#### About this task
Produce a copy of every line in the records that holds the string "דייגו".

#### Provided data
####
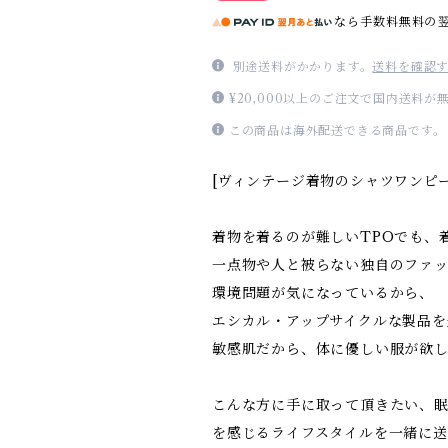
なら
手数料無料の
別途送料がかかります。
送料を確認
¥20,000以上のご注文で国内送料が
この商品は海外配送できる商品です。
[ヴィンテージ着物のシャツワンピー
着物を着るのが難しいTPOでも、
一点物や人と被らない独自のファ
環境問題が気になっているから、
エシカル・アップサイクルな製品を
敏感肌だから、体に優しい服が欲
こんな方に手に取って頂きたい、眠
を感じるライフスタイルを一緒に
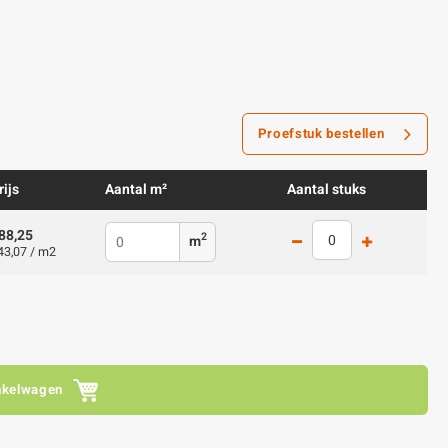
Proefstuk bestellen
rijs
Aantal m²
Aantal stuks
88,25
2
m
43,07 / m2
nkelwagen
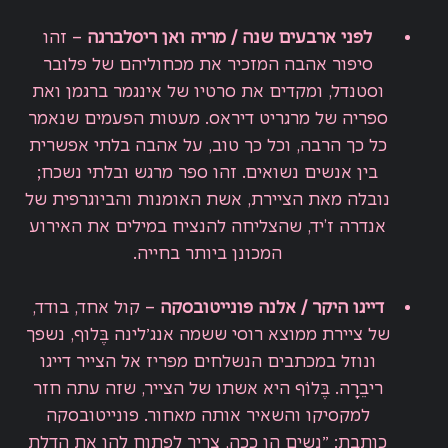
לפני ארבעים שנה
/
מריה ואן ריסלברגה
–
זהו
סיפור אהבה המזכיר את מכחוליהם של פלובר
וסטנדל, ומקדים את סרטיו של אינגמר ברגמן ואת
ספריה של מרגריט דיראס. מעטות הפעמים שנאמר
כל כך הרבה, וכל כך טוב, על אהבה בלתי אפשרית
בין אנשים נשואים. זהו ספר מרגש ובלתי נשכח;
נובלה מאת הציירת, אשת האומנות והביוגרפית של
אנדרה ז’יד, שהצליחה להנציח במילים את האירוע
המכונן ביותר בחייה.
דייגו היקר
/
אלנה פונייטובסקה
–
קול אחד, בודד,
של ציירת ממוצא רוסי ששמה אנג׳לינה בֶּלוף, נשפך
ונוזל במכתבים הנשלחים מפריז אל הצייר דייגו
ריבֵרָה. בֶּלוֹף היא אשתו של הצייר, שזה עתה חזר
למקסיקו והשאיר אותה מאחור. פונייטובסקה
כותבת: ״נשים הן ככה, צריך לפתוח להן את הדלת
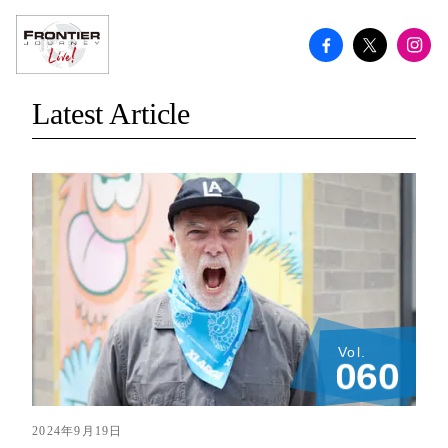
Latest Article
Vol.
0
6
0
2024年9月19日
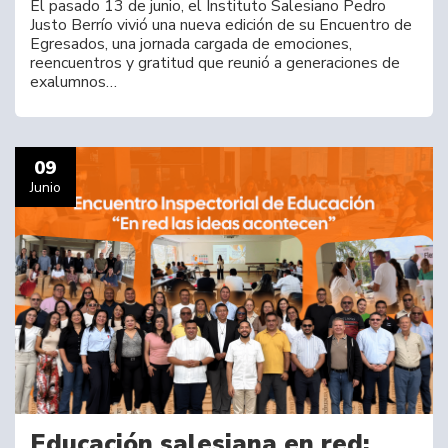
El pasado 13 de junio, el Instituto Salesiano Pedro
Justo Berrío vivió una nueva edición de su Encuentro de
Egresados, una jornada cargada de emociones,
reencuentros y gratitud que reunió a generaciones de
exalumnos…
09
Junio
Educación salesiana en red:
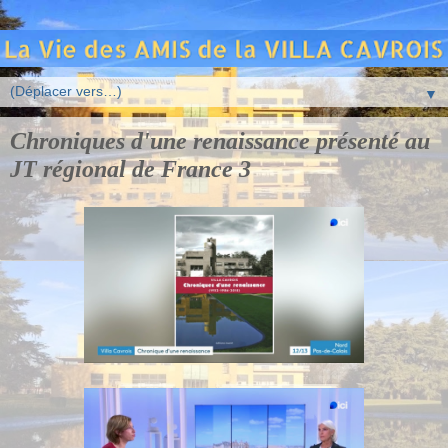
▼
Chroniques d'une renaissance présenté au
JT régional de France 3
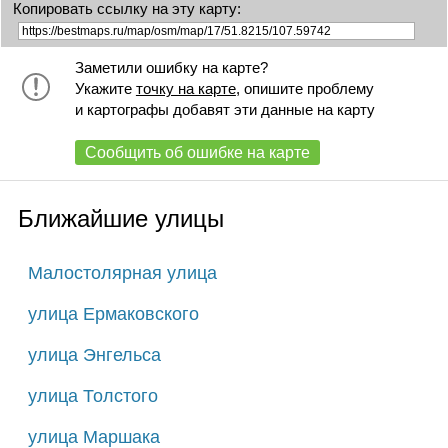
Копировать ссылку на эту карту:
Заметили ошибку на карте?
Укажите
точку на карте
, опишите проблему
и картографы добавят эти данные на карту
Сообщить об ошибке на карте
Ближайшие улицы
Малостолярная улица
улица Ермаковского
улица Энгельса
улица Толстого
улица Маршака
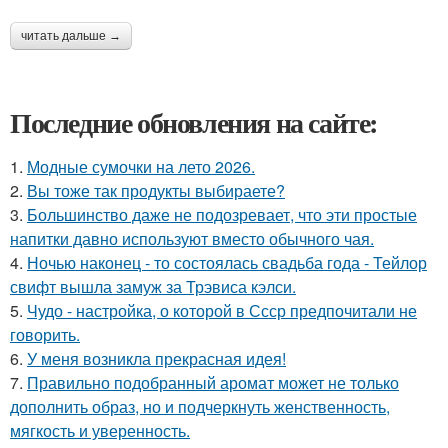
читать дальше →
Последние обновления на сайте:
1.
Модные сумочки на лето 2026.
2.
Вы тоже так продукты выбираете?
3.
Большинство даже не подозревает, что эти простые
напитки давно используют вместо обычного чая.
4.
Ночью наконец - то состоялась свадьба года - Тейлор
свифт вышла замуж за Трэвиса кэлси.
5.
Чудо - настройка, о которой в Ссср предпочитали не
говорить.
6.
У меня возникла прекрасная идея!
7.
Правильно подобранный аромат может не только
дополнить образ, но и подчеркнуть женственность,
мягкость и уверенность.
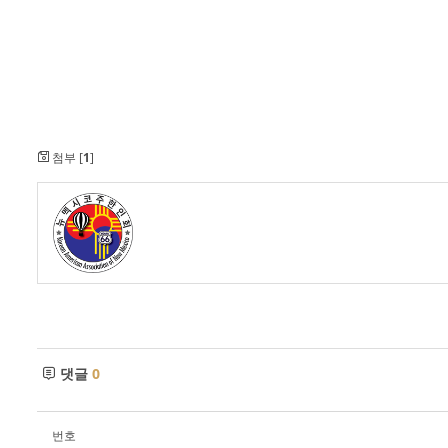
첨부 [
1
]
댓글
0
번호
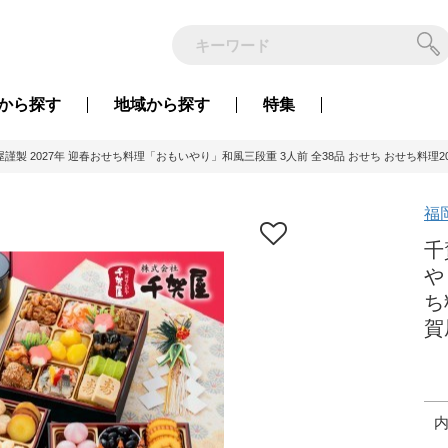
から
探す
地域から
探す
特集
謹製 2027年 迎春おせち料理「おもいやり」和風三段重 3人前 全38品 おせち おせち料理2027
福
千
や
ち
賀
####
#### Written solution
דייגו היקר
ונוזל במכתבים הנשלחים מפריז אל הצייר דייגו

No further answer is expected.